When I was sixteen I had to be operated on, like I already said. I had to quit the wrestling team, which was disappointing not only to me but to the rest of the team as well. It wasn’t until after the operation that I realized the gift that God had given to me. I got the greatest gift that God can give you; I received the gift and opportunity of Life. I get to experience life to the fullest, not like some kids who are brain-dead and epileptic. I was one of the lucky ones. I finally began to realize why the doctors, when I was born, were so pessimistic about me being able to do anything in life.

I was on cloud nine for many months after the operation. Jenna, my older brother’s girlfriend, started to take me to Ground Zero on Friday nights. Some time during this time, I was saved. It wasn’t all at once, but over those next few months, I felt the Holy Spirit come into me.

Then the summer hit, and girls started to look pretty good to me. My God was testing me, but just like a foolish person, I failed the test. I stopped going to Ground Zero. Instead, I filled my Fridays with hanging out with my so-called “good friends.” I thought that I was having fun, throwing cool parties, and just hanging out and being a kid; what was so wrong about that? The one thing I could never figure out was why my parents were always mad at me. Wasn’t I supposed to go to parties and have fun? I thought that was what being a teenager was all about. Then my dad finally told me to shape up, or get out. So I started to think about what I was doing. I slowly stopped hanging out with those people, and started to come back to the heart of worship, Ground Zero.

Throughout all my hardships and downfalls, God has brought me closer to Him. I don’t want to say that if I wouldn’t have gone through it all, I wouldn’t be the Christian I am today; but looking back on my life to this day, I don’t regret one minute of anything. I’ve had the best life, and I can’t say that I have any complaints with that hand I have been given; but if it wasn’t for God working in some of the people at this church, I wouldn’t be as close to God as I am now.
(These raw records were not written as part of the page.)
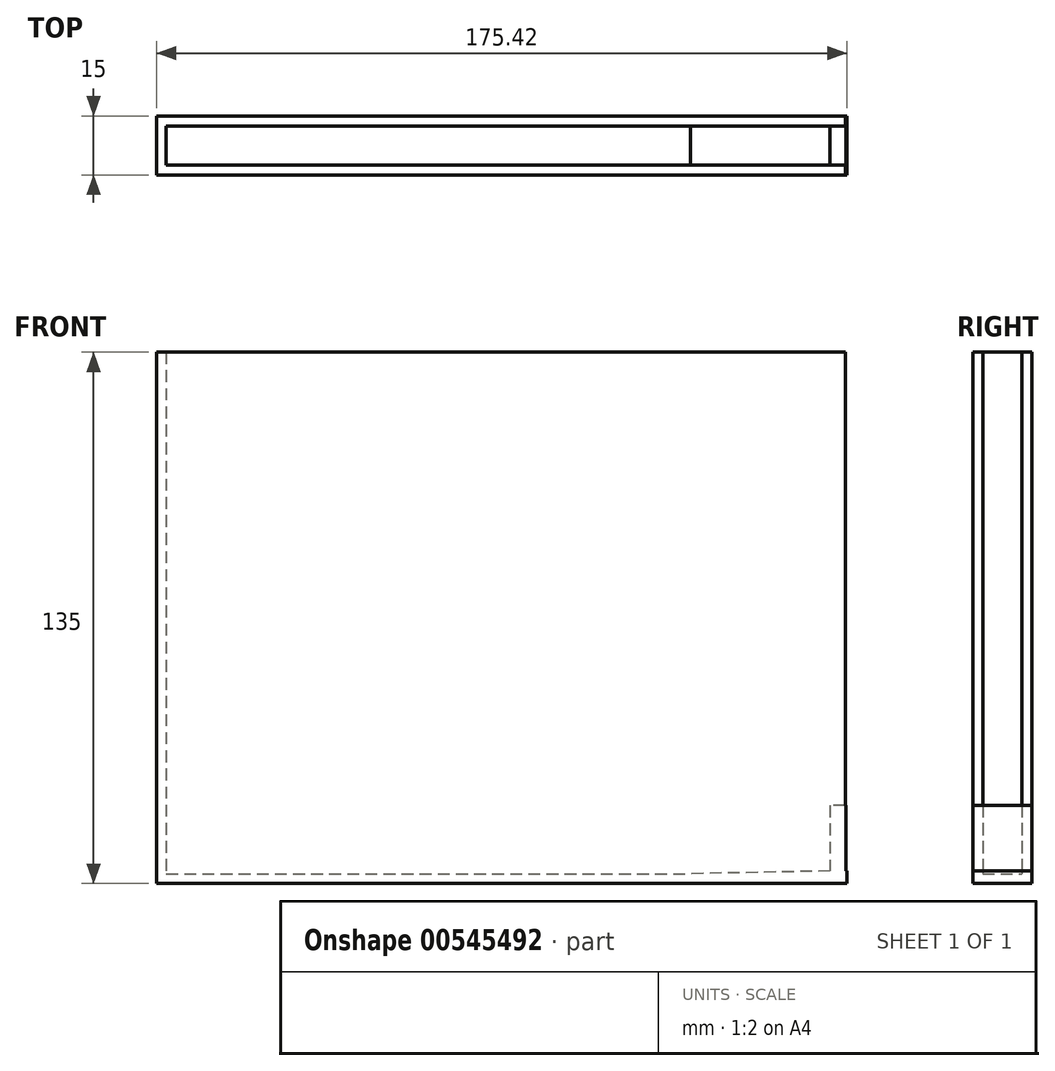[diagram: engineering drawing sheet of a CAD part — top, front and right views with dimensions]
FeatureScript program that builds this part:
annotation { "Feature Type Name" : "Feature", "Feature Type Description" : "" }
export const myFeature = defineFeature(function(context is Context, id is Id, definition is map)
    precondition{}
    {
        {
            var Q0;
            Q0=qCreatedBy(makeId("Front.planeOp"),FACE);
            var sketch = newSketch(context, id + "F0", { "sketchPlane" : qUnion([Q0])});
            skLineSegment(sketch, "E0.bottom", {"start": v(0, 0) * mm, "end": v(175, 0) * mm});
            skLineSegment(sketch, "E0.top", {"start": v(0, 135) * mm, "end": v(175, 135) * mm});
            skLineSegment(sketch, "E0.left", {"start": v(175, 135) * mm, "end": v(175, 0) * mm});
            skLineSegment(sketch, "E0.right", {"start": v(0, 135) * mm, "end": v(0, 0) * mm});
            skSolve(sketch);
        }
        {
            var Q0;
            Q0=makeQuery(id+"F0.imprint","IMPRINT",FACE,{"disambiguationData":[TD([[makeQuery(id+"F0.imprint","IMPRINT",EDGE,{"derivedFrom":sQuery(id+"F0.wireOp",EDGE,"E0.bottom")}),1.0]])]});
            extrude(context, id + "F1", {"entities" : qUnion([Q0]), "depth" : 15 * mm, "offsetDistance" : 25 * mm});
        }
        {
            var Q0;
            Q0=makeQuery(id+"F1.opExtrude","SWEPT_FACE",FACE,{"disambiguationData":[OSD([sQuery(id+"F0.wireOp",EDGE,"E0.top")])]});
            var Q1;
            Q1=makeQuery(id+"F1.opExtrude","SWEPT_FACE",FACE,{"disambiguationData":[OSD([sQuery(id+"F0.wireOp",EDGE,"E0.left")])]});
            shell(context, id + "F2", {"entities" : qUnion([Q0, Q1]), "thickness" : 2.5 * mm});
        }
        {
            var Q0;
            Q0=qCreatedBy(makeId("Front.planeOp"),FACE);
            var sketch = newSketch(context, id + "F3", { "sketchPlane" : qUnion([Q0])});
            skLineSegment(sketch, "E1", {"start": v(0, 0) * mm, "end": v(175.36, 3.23) * mm});
            skLineSegment(sketch, "E2", {"start": v(175.36, 3.23) * mm, "end": v(175.42, 0) * mm});
            skLineSegment(sketch, "E3", {"start": v(175.42, 0) * mm, "end": v(0, 0) * mm});
            skSolve(sketch);
        }
        {
            var Q0;
            Q0=qSketchRegion(id+"F3",true);
            extrude(context, id + "F4", {"entities" : qUnion([Q0]), "depth" : 15 * mm, "offsetDistance" : 25 * mm});
        }
        {
            var Q0;
            Q0=makeQuery(id+"F0.imprint","IMPRINT",FACE,{"disambiguationData":[TD([[makeQuery(id+"F0.imprint","IMPRINT",EDGE,{"derivedFrom":sQuery(id+"F0.wireOp",EDGE,"E0.bottom")}),1.0]])]});
            var sketch = newSketch(context, id + "F5", { "sketchPlane" : qUnion([Q0])});
            skLineSegment(sketch, "E4.bottom", {"start": v(171.16, 0) * mm, "end": v(175.2, 0) * mm});
            skLineSegment(sketch, "E4.top", {"start": v(171.16, 19.82) * mm, "end": v(175.2, 19.82) * mm});
            skLineSegment(sketch, "E4.left", {"start": v(171.16, 0) * mm, "end": v(171.16, 19.82) * mm});
            skLineSegment(sketch, "E4.right", {"start": v(175.2, 0) * mm, "end": v(175.2, 19.82) * mm});
            skLineSegment(sketch, "E5.left", {"start": v(171.16, 19.82) * mm, "end": v(171.16, 19.82) * mm});
            skLineSegment(sketch, "E6.right", {"start": v(171.16, 0) * mm, "end": v(171.16, 0) * mm});
            skSolve(sketch);
        }
        {
            var Q0;
            Q0=qSketchRegion(id+"F5",true);
            extrude(context, id + "F6", {"entities" : qUnion([Q0]), "operationType" : NewBodyOperationType.ADD, "depth" : 15 * mm, "offsetDistance" : 25 * mm});
        }
    });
I can remember one night in particular; I had just broken up with my girlfriend that night, and I wasn’t in the best of moods. For some reason, God told me to go to Ground Zero that night. So I did, and after GZ we all went to Val’s house to hang out. We were all standing near the fire watching a few people (who I won’t say) trying to burn themselves, and Val and I went over and started to talk. She told me about how she had given this year all to God, and how she decided not to date. I really took to heart some of the things she said to me. Without that conversation, I don’t believe it would have been as easy for me to let go of my girlfriend at the time. When I went home that night, I really thought about where my focus was. I asked myself one question: Was my focus on God, or was it on the things I wanted and didn’t have, like a girlfriend? I just wanted to take this time to thank her and all the other people who have helped me tremendously over the last year and a half. I love all of you guys more than words can describe; you’re all like brothers and sisters to me.
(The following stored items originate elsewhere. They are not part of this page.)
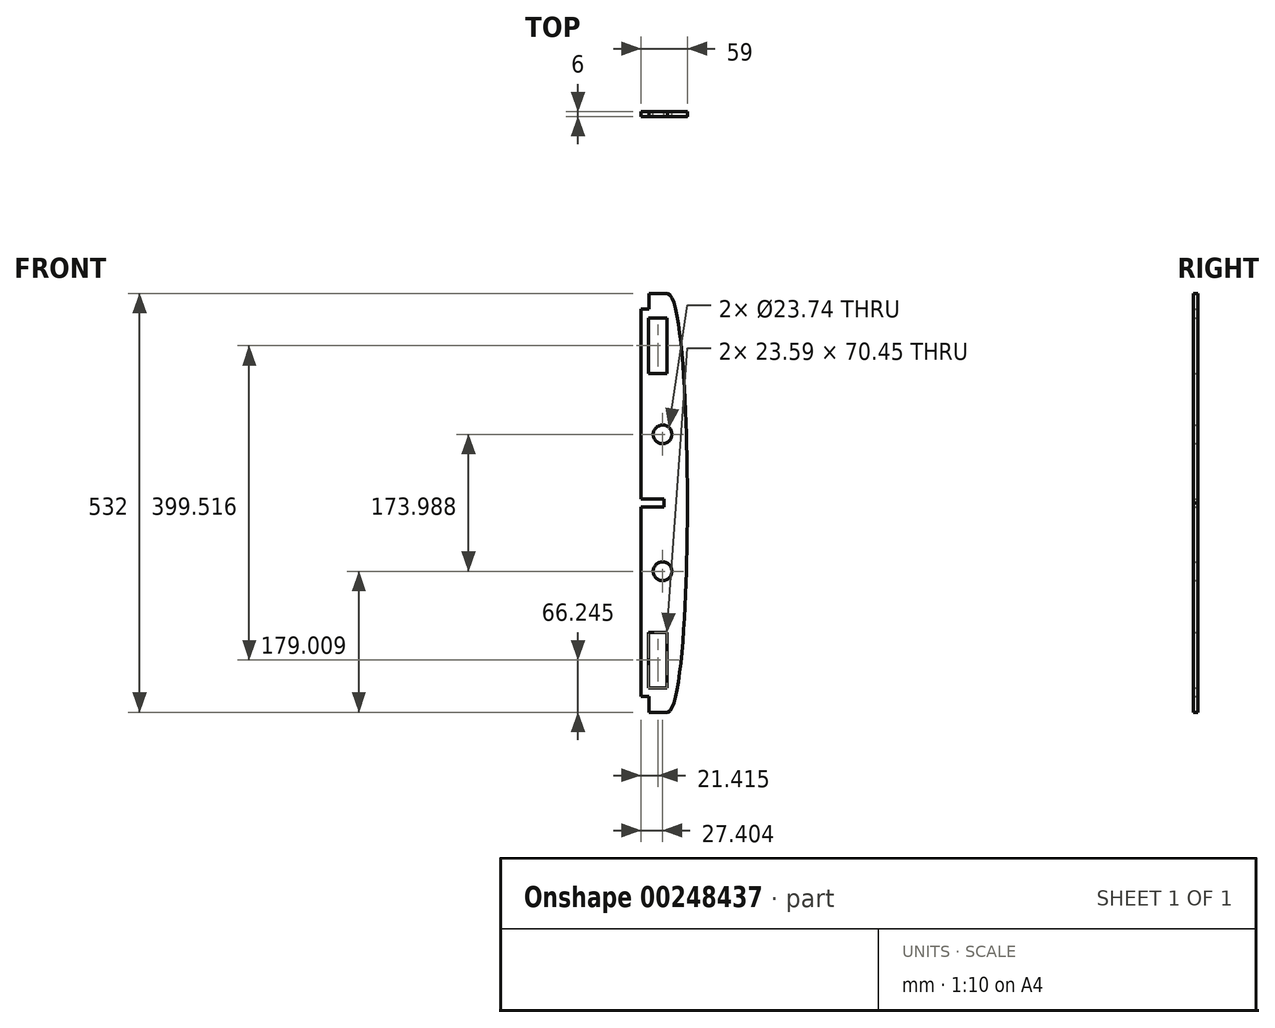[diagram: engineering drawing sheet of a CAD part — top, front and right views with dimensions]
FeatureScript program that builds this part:
annotation { "Feature Type Name" : "Feature", "Feature Type Description" : "" }
export const myFeature = defineFeature(function(context is Context, id is Id, definition is map)
    precondition{}
    {
        {
            var Q0;
            Q0=qCreatedBy(makeId("Front.planeOp"),FACE);
            var sketch = newSketch(context, id + "F0", { "sketchPlane" : qUnion([Q0])});
            skFitSpline(sketch, "E0", {"points": [v(586.66, 122.7) * mm, v(611.66, -143.3) * mm], "startDerivative": vector(74.82, -24) * mm, "endDerivative": vector(0.18, -7.65) * mm});
            skLineSegment(sketch, "E1", {"start": v(611.66, -143.3) * mm, "end": v(552.66, -143.3) * mm});
            skLineSegment(sketch, "E2", {"start": v(611.6, 122.7) * mm, "end": v(611.6, -140.76) * mm});
            skLineSegment(sketch, "E3.bottom", {"start": v(585.87, 91.68) * mm, "end": v(562.28, 91.68) * mm});
            skLineSegment(sketch, "E3.top", {"start": v(585.87, 21.23) * mm, "end": v(562.28, 21.23) * mm});
            skLineSegment(sketch, "E3.left", {"start": v(585.87, 91.68) * mm, "end": v(585.87, 21.23) * mm});
            skLineSegment(sketch, "E3.right", {"start": v(562.28, 91.68) * mm, "end": v(562.28, 21.23) * mm});
            skCircle(sketch, "E4", {"center": v(580.06, -56.31) * mm, "radius": 11.87 * mm});
            skLineSegment(sketch, "E5.MirrorCS", {"start": v(585.87, -378.3) * mm, "end": v(585.87, -307.84) * mm});
            skCircle(sketch, "E6.MirrorC", {"center": v(580.06, -230.3) * mm, "radius": 11.87 * mm});
            skLineSegment(sketch, "E7.MirrorCS", {"start": v(611.6, -409.3) * mm, "end": v(611.6, -145.86) * mm});
            skLineSegment(sketch, "E8.MirrorCS", {"start": v(562.28, -378.3) * mm, "end": v(562.28, -307.84) * mm});
            skFitSpline(sketch, "E9.MirrorCS", {"points": [v(586.66, -409.3) * mm, v(611.66, -143.3) * mm], "startDerivative": vector(74.82, 24) * mm, "endDerivative": vector(0.18, 7.65) * mm});
            skLineSegment(sketch, "E10.MirrorCS", {"start": v(585.87, -378.3) * mm, "end": v(562.28, -378.3) * mm});
            skLineSegment(sketch, "E11.MirrorCS", {"start": v(585.87, -307.84) * mm, "end": v(562.28, -307.84) * mm});
            skLineSegment(sketch, "E12", {"start": v(582.16, -143.3) * mm, "end": v(582.16, -148.3) * mm});
            skLineSegment(sketch, "E13", {"start": v(582.16, -143.3) * mm, "end": v(582.16, -138.3) * mm});
            skLineSegment(sketch, "E14", {"start": v(582.16, -138.3) * mm, "end": v(552.66, -138.3) * mm});
            skLineSegment(sketch, "E15", {"start": v(582.16, -148.3) * mm, "end": v(552.66, -148.3) * mm});
            skLineSegment(sketch, "E16", {"start": v(562.66, 122.7) * mm, "end": v(562.66, 102.7) * mm});
            skLineSegment(sketch, "E17", {"start": v(562.66, 102.7) * mm, "end": v(552.66, 102.7) * mm});
            skLineSegment(sketch, "E18", {"start": v(552.66, 102.7) * mm, "end": v(552.66, -143.3) * mm});
            skLineSegment(sketch, "E19", {"start": v(586.66, 122.7) * mm, "end": v(611.6, 122.7) * mm});
            skLineSegment(sketch, "E20", {"start": v(586.66, 122.7) * mm, "end": v(562.66, 122.7) * mm});
            skLineSegment(sketch, "E21.MirrorCS", {"start": v(562.66, -409.3) * mm, "end": v(562.66, -409.3) * mm});
            skLineSegment(sketch, "E22.MirrorCS", {"start": v(562.66, -389.3) * mm, "end": v(552.66, -389.3) * mm});
            skLineSegment(sketch, "E23", {"start": v(562.66, -409.3) * mm, "end": v(562.66, -389.3) * mm});
            skLineSegment(sketch, "E24", {"start": v(552.66, -389.3) * mm, "end": v(552.66, -143.3) * mm});
            skLineSegment(sketch, "E25", {"start": v(562.66, -409.3) * mm, "end": v(611.6, -409.3) * mm});
            skSolve(sketch);
        }
        {
            var Q0;
            {var subQ3=sQuery(id+"F0.wireOp",EDGE,"e4a9ef9c-881f-46ef-b2bc-2d1898208d58");Q0=makeQuery(id+"F0.imprint","IMPRINT",FACE,{"disambiguationData":[TD([[makeQuery(id+"F0.imprint","IMPRINT",EDGE,{"derivedFrom":subQ3}),-1.0]])]});}
            var Q1;
            Q1=makeQuery(id+"F0.imprint","IMPRINT",FACE,{"disambiguationData":[TD([[makeQuery(id+"F0.imprint","IMPRINT",EDGE,{"derivedFrom":sQuery(id+"F0.wireOp",EDGE,"E5.MirrorCS")}),-1.0]])]});
            var Q2;
            Q2=makeQuery(id+"F0.imprint","IMPRINT",FACE,{"disambiguationData":[TD([[makeQuery(id+"F0.imprint","IMPRINT",EDGE,{"derivedFrom":sQuery(id+"F0.wireOp",EDGE,"E3.bottom")}),-1.0]])]});
            extrude(context, id + "F1", {"entities" : qUnion([Q0, Q1, Q2]), "depth" : 6 * mm});
        }
    });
Let me leave you with this thought: I found God with the help of my parents and my brother, but I grew in God because of all the people I have come in contact with at GZ. This youth ministry is very blessed to have leaders like Mrs. O’Connor, Patti, Mike, Drew, Christine, and Tracey. Yes, sometimes I bend and fall flat on my face, but with the love of all you people, and God right behind me, I will never break to the ways of the Devil. I love life so much and I love all of you more than you could even imagine. I want all of you to have what God has given me. Just remember, God will never close your door—He is just waiting for you to walk through it.